'Negative capacitance' could bring more efficient transistors

(Nanowerk News) Researchers have experimentally demonstrated how to harness a property called negative capacitance for a new type of transistor that could reduce power consumption, validating a theory proposed in 2008 by a team at Purdue University.
The researchers used an extremely thin, or 2-D, layer of the semiconductor molybdenum disulfide to make a channel adjacent to a critical part of transistors called the gate. Then they used a “ferroelectric material” called hafnium zirconium oxide to create a key component in the newly designed gate called a negative capacitor.
Capacitance, or the storage of electrical charge, normally has a positive value. However, using the ferroelectric material in a transistor’s gate allows for negative capacitance, which could result in far lower power consumption to operate a transistor. Such an innovation could bring more efficient devices that run longer on a battery charge.
Hafnium oxide is now widely used as the dielectric, or insulating material, in the gates of today’s transistors.

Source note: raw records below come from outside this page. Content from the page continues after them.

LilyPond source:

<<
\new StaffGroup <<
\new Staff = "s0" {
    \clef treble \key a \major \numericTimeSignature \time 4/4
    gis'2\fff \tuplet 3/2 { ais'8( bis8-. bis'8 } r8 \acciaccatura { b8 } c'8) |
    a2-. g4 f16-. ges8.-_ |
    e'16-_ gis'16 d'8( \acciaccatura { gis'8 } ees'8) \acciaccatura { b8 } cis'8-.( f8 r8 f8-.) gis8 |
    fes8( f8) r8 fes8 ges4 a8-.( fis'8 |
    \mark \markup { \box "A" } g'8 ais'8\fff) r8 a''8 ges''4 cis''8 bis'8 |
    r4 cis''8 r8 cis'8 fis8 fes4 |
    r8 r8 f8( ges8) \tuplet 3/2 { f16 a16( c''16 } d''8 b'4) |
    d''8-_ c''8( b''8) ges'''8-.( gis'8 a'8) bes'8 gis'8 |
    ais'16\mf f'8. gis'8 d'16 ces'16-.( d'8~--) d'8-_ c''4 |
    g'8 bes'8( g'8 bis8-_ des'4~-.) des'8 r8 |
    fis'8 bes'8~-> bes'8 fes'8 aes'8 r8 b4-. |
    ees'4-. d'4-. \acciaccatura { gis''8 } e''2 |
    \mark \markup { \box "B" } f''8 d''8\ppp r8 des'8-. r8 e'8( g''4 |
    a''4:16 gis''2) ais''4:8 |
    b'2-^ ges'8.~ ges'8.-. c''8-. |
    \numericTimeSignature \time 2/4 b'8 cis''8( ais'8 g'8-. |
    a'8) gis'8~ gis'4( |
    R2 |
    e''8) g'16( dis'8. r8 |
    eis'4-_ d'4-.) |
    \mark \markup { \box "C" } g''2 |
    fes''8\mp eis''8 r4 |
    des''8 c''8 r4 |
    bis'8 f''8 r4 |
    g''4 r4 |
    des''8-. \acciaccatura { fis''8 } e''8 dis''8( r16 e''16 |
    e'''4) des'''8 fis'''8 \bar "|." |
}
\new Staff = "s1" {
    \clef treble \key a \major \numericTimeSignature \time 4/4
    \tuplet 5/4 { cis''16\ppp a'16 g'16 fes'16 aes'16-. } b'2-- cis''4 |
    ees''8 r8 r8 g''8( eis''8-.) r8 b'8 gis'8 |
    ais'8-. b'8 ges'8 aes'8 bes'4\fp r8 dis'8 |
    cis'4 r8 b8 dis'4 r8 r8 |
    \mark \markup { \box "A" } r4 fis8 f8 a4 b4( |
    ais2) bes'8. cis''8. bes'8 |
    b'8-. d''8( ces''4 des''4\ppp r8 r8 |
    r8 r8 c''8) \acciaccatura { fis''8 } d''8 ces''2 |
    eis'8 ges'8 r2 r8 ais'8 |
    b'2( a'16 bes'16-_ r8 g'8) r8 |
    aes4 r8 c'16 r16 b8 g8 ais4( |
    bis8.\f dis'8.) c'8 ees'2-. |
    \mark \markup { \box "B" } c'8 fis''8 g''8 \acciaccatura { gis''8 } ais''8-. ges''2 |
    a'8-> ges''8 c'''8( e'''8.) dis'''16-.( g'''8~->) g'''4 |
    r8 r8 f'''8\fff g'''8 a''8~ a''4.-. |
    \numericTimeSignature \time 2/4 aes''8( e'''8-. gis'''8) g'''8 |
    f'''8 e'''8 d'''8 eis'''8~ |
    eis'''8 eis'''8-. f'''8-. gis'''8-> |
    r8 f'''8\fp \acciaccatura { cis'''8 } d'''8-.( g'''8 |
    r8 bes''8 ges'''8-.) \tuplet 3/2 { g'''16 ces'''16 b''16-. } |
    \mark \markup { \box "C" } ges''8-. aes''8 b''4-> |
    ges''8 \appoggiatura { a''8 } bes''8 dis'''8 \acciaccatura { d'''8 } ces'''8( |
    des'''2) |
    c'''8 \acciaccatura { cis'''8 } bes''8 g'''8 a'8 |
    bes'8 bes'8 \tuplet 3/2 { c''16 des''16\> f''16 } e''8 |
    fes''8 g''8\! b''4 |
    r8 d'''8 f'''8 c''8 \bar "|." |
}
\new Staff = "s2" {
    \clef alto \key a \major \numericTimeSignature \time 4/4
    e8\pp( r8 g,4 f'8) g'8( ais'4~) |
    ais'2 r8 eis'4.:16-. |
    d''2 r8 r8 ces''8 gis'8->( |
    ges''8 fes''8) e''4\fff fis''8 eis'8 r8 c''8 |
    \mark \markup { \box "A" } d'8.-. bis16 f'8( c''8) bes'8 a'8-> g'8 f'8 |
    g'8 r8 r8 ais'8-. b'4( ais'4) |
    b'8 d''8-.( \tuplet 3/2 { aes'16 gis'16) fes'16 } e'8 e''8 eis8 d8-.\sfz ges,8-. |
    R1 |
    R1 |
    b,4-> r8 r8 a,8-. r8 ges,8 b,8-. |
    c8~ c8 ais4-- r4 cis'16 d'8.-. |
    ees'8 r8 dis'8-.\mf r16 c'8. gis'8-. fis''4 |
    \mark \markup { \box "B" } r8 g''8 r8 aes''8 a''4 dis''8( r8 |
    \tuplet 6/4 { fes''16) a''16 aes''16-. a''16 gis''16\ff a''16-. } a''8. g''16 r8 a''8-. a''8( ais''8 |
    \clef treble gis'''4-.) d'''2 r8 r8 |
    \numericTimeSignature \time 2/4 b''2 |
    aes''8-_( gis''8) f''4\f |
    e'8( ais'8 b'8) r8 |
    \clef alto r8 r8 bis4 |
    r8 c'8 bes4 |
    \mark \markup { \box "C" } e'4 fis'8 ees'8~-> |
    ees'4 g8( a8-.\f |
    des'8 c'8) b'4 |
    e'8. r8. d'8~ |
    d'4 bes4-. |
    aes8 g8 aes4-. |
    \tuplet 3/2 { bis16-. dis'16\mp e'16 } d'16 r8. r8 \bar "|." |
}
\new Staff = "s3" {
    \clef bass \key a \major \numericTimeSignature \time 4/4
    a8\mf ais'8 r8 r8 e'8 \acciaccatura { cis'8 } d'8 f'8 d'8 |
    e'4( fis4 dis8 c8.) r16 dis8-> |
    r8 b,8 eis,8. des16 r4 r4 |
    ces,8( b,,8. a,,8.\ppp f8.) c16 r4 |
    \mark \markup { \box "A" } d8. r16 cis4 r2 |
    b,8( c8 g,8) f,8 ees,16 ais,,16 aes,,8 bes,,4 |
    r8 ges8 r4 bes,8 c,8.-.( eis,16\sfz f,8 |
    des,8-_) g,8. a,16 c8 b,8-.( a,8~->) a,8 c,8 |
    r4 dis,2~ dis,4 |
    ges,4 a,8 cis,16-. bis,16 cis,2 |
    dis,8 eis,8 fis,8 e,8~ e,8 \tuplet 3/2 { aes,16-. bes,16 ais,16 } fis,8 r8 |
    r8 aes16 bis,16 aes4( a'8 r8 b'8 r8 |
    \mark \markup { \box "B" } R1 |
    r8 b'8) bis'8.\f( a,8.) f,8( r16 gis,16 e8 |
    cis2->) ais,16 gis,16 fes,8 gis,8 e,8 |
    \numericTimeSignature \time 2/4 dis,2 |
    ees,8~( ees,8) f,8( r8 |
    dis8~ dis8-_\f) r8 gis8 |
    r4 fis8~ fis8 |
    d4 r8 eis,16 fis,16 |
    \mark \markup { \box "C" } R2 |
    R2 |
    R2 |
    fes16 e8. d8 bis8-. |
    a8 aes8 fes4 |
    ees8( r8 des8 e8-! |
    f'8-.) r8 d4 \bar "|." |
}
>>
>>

The new design replaces the hafnium oxide with hafnium zirconium oxide, in work led by Peide Ye, Purdue’s Richard J. and Mary Jo Schwartz Professor of Electrical and Computer Engineering.
“The overarching goal is to make more efficient transistors that consume less power, especially for power-constrained applications such as mobile phones, distributed sensors, and emerging components for the internet of things,” Ye said.
Findings are detailed in a research paper published in the journal Nature Nanotechnology ("Steep Slope Hysteresis-free Negative Capacitance MoS2 Transistors").
A new type of transistor (a) harnesses a property called negative capacitance
A new type of transistor (a) harnesses a property called negative capacitance. The device structure is shown with a transmission electron microscopy image (b) and in a detailed “energy dispersive X-ray spectrometry” mapping (c). (Image: Mengwei Si) (click on image to enlarge)
The original theory for the concept was proposed in 2008 by Supriyo Datta, the Thomas Duncan Distinguished Professor of Electrical and Computer Engineering, and Sayeef Salahuddin, who was a Purdue doctoral student at the time and is now a professor of electrical engineering and computer sciences at the University of California, Berkeley.
The paper’s lead author was Purdue electrical and computer engineering doctoral student Mengwei Si. Among the paper’s co-authors are Ye; Ali Shakouri, the Mary Jo and Robert L. Kirk Director of Purdue’s Birck Nanotechnology Center and a professor of electrical and computer engineering; and Muhammad A. Alam, the Jai N. Gupta Professor of Electrical and Computer Engineering, who made critical and wide-ranging contributions to the theory describing the physics behind negative capacitance devices.
Transistors are tiny switches that rapidly turn on and off, enabling computers to process information in binary code. Properly switching off is of special importance to ensure that no electricity “leaks” through. This switching normally requires a minimum of 60 millivolts for every tenfold increase in current, a requirement called the thermionic limit. However, transistors that harness negative capacitance might break this fundamental limit, switching at far lower voltages and resulting in less power consumption.
New findings demonstrate the ferroelectric material and negative capacitance in the gate results in good switching in both the on and off states. The new design achieves another requirement: for the transistors to switch on and off properly they must not generate a harmful electronic property called hysteresis.
The negative capacitance was created with a process called atomic layer deposition, which is commonly used in industry, making the approach potentially practical for manufacturing.
The research is ongoing, and future work will explore whether the devices switch on and off fast enough to be practical for ultra-high speed commercial applications.
“However, even without ultrafast switching, the device could still have a transformative impact in a broad range of devices that may operate at lower frequency and must operate with low power levels,” Ye said.